Supplied records
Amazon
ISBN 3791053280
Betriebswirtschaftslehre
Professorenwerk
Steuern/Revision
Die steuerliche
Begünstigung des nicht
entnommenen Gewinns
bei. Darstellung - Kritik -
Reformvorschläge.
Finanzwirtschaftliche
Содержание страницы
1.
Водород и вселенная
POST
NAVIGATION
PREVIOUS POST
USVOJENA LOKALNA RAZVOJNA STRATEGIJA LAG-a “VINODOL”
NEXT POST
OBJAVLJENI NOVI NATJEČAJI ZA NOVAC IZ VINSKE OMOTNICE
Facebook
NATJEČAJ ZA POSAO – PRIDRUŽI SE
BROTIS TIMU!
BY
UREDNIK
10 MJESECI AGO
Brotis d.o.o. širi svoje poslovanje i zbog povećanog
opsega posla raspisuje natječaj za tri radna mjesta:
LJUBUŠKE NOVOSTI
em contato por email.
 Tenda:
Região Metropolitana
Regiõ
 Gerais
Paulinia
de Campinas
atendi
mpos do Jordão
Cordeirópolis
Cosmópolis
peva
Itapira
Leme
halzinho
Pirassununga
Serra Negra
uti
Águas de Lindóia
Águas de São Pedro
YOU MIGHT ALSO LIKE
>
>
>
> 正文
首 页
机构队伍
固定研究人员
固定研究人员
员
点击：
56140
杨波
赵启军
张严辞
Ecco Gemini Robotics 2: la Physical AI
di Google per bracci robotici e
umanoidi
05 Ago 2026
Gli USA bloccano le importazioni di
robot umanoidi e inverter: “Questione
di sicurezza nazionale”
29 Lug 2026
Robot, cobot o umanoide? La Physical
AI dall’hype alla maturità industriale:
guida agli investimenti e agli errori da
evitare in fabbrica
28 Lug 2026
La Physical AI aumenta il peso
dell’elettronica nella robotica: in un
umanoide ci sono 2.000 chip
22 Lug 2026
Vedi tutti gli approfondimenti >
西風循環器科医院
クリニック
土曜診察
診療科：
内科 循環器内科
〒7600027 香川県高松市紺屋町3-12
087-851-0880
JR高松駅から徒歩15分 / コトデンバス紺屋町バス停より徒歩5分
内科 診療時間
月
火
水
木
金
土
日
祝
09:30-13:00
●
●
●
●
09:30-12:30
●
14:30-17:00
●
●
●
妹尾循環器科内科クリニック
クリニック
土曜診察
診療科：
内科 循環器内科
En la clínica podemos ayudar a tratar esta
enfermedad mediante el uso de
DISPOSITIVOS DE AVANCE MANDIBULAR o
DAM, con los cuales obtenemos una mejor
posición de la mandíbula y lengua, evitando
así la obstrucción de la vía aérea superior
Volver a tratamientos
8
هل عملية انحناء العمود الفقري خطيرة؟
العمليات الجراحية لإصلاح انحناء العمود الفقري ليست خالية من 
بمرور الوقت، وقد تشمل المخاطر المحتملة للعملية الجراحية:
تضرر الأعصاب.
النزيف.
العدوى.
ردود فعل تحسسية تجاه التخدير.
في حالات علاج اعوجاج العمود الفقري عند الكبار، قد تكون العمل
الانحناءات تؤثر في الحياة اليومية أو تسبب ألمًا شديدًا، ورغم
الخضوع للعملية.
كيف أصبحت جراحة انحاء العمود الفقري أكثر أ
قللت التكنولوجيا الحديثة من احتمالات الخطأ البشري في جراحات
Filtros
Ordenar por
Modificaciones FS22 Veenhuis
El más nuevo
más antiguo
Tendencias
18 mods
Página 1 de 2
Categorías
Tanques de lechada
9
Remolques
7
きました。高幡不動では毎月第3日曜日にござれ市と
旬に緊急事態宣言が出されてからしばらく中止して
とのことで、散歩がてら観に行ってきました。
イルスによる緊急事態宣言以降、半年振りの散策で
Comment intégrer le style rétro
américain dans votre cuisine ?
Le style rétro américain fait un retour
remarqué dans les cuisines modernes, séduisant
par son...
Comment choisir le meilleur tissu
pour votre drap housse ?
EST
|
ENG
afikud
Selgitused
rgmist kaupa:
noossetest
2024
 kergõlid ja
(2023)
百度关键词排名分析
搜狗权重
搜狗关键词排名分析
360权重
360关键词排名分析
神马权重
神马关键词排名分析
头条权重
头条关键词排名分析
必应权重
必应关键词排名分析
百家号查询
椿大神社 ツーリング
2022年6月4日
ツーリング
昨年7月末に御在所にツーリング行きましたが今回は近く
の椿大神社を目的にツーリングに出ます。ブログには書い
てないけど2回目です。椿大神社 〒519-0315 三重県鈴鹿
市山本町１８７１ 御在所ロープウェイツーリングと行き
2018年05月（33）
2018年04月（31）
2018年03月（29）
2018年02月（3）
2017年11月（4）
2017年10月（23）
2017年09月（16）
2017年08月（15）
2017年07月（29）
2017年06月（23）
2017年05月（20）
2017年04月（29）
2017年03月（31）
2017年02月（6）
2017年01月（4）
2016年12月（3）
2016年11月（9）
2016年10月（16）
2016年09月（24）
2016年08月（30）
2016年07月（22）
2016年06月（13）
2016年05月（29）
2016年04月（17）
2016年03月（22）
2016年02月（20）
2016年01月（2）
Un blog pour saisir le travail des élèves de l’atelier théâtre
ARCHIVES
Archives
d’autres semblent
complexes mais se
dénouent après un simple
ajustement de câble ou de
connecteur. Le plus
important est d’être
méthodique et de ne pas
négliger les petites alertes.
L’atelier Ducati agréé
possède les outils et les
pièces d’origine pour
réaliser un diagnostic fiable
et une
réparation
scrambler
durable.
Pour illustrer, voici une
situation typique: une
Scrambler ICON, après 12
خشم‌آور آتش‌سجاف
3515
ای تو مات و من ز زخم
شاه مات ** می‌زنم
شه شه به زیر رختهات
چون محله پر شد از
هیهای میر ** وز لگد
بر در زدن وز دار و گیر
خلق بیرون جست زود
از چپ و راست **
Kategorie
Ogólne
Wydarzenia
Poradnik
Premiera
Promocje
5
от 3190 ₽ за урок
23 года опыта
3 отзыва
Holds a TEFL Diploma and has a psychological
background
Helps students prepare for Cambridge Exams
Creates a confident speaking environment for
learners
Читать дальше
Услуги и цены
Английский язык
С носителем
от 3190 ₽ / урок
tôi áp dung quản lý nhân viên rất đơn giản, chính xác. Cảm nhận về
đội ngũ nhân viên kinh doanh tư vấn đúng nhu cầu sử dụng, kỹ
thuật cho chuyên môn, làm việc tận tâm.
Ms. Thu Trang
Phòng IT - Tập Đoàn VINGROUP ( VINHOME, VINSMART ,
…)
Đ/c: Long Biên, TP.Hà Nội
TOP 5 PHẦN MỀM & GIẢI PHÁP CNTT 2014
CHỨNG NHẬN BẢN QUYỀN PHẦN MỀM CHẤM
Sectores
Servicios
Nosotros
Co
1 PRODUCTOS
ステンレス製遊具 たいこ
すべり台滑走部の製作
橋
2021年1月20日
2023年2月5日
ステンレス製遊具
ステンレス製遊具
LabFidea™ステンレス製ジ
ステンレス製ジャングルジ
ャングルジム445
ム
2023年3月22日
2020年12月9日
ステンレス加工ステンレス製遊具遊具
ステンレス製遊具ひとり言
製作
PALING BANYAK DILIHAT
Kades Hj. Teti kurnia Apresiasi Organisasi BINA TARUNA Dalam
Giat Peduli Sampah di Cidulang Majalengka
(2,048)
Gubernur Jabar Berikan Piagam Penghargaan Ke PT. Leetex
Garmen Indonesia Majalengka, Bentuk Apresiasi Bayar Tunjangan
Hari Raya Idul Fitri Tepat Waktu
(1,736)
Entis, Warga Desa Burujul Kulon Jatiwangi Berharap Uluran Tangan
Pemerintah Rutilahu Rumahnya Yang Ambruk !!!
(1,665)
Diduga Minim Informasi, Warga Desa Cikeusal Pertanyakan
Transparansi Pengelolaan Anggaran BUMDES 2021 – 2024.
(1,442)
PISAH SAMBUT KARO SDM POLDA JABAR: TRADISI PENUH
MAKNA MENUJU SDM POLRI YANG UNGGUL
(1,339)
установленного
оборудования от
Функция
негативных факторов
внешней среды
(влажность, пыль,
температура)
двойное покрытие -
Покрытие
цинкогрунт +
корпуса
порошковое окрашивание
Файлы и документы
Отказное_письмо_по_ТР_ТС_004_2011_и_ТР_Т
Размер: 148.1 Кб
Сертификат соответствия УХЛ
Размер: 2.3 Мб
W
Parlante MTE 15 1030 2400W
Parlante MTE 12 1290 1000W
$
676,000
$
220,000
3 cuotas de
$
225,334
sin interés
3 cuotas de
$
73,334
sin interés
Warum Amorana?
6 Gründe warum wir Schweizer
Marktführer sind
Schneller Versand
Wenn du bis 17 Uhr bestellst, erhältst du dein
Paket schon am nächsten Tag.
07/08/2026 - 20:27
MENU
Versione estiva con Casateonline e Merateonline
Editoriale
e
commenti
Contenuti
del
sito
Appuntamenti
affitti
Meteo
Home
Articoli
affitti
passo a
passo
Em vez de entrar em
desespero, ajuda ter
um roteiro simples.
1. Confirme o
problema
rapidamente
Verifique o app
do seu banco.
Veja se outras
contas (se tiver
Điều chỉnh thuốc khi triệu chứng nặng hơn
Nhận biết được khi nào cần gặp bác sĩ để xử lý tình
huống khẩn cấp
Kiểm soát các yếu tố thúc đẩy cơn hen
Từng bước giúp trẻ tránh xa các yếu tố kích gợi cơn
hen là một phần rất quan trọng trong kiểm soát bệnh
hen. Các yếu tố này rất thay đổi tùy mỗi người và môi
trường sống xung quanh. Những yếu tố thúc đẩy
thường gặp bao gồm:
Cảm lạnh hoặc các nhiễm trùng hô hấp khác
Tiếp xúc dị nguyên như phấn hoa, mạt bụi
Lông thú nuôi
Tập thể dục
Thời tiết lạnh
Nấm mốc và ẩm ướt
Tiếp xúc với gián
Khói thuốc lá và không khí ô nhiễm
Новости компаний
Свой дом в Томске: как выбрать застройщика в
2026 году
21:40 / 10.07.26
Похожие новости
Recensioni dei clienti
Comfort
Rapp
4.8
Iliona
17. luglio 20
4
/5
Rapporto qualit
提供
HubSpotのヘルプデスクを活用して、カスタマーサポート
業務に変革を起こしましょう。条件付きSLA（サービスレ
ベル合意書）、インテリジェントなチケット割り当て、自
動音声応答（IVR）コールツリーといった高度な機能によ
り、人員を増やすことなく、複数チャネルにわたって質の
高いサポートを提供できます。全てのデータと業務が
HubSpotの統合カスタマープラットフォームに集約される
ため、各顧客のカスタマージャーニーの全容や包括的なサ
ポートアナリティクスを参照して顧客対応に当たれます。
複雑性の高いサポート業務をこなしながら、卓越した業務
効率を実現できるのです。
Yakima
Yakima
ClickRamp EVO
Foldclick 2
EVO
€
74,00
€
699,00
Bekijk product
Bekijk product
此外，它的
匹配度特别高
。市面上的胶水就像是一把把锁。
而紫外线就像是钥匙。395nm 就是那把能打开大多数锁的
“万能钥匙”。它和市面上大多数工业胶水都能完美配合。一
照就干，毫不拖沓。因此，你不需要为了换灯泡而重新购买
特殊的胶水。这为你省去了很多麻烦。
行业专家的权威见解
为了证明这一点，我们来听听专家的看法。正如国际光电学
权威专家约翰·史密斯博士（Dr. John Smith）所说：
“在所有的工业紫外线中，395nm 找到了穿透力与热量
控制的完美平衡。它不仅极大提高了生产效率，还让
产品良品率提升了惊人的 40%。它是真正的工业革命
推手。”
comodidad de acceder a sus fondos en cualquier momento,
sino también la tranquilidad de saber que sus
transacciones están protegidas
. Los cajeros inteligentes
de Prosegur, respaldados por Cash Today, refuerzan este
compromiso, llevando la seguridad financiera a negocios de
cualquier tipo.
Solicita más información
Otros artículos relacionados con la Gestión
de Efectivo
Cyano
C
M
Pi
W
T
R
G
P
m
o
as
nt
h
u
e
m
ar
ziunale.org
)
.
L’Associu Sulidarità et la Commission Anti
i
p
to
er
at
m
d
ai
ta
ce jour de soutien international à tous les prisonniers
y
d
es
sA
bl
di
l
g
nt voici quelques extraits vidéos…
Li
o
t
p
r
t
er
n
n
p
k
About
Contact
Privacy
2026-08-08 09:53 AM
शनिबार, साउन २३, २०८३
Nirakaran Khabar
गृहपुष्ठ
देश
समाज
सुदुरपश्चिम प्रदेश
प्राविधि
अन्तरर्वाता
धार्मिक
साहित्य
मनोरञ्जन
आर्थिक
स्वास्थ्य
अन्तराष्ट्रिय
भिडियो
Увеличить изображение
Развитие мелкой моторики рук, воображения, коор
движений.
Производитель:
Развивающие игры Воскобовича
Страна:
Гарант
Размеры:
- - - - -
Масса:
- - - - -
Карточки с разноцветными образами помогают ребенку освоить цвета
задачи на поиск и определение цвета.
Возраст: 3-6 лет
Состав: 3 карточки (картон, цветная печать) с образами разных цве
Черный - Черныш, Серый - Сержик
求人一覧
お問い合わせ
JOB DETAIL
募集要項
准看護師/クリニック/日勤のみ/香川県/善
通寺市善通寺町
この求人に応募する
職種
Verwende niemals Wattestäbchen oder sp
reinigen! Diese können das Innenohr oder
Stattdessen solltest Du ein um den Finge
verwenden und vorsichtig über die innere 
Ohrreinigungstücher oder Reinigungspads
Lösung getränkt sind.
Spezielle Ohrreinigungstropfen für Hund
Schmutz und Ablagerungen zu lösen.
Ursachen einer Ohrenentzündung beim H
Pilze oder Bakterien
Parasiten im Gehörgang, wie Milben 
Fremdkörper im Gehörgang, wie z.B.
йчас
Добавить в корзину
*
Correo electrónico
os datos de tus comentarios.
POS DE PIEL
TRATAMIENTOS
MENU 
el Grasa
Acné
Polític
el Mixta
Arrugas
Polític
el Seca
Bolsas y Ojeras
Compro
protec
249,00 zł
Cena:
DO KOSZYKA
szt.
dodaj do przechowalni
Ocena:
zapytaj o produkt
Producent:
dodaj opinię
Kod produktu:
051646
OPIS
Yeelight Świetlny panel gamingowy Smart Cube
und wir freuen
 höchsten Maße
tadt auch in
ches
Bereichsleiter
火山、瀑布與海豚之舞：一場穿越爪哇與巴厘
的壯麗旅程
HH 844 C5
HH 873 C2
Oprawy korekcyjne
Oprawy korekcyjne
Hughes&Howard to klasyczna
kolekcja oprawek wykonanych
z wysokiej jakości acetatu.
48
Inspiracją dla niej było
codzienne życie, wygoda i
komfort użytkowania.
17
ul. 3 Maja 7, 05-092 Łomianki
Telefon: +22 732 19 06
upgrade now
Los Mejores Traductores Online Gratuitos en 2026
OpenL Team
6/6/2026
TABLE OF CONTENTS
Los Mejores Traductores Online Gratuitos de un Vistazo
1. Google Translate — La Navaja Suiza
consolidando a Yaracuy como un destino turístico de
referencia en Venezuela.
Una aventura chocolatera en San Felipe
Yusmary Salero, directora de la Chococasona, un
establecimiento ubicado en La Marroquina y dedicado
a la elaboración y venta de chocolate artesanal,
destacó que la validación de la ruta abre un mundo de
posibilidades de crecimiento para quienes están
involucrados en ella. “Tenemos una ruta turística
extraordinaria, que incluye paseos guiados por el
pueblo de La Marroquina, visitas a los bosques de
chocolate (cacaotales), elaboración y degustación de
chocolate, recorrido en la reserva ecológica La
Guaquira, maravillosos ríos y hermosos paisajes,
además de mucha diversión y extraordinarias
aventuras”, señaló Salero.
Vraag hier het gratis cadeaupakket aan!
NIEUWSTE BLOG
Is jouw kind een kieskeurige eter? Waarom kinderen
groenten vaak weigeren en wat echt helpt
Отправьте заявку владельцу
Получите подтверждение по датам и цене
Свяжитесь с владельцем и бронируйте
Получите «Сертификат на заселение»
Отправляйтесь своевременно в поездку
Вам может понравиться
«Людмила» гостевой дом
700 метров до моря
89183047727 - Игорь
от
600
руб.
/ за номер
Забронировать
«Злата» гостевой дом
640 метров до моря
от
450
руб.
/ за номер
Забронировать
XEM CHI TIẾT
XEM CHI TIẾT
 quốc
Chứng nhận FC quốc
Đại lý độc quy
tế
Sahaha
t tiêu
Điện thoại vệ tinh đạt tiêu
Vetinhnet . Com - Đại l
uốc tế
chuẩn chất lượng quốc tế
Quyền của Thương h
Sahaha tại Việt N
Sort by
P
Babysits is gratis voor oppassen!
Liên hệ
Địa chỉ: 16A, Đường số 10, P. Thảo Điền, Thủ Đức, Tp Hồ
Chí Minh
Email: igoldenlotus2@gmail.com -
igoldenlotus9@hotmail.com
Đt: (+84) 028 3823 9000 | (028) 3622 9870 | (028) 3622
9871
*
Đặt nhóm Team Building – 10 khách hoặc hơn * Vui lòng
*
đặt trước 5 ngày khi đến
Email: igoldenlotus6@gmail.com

Aim of the task
For each line of the entries that contains the word "Google", make a copy.

Response to the exercise
di Google per bracci robotici e
1. Google Translate — La Navaja Suiza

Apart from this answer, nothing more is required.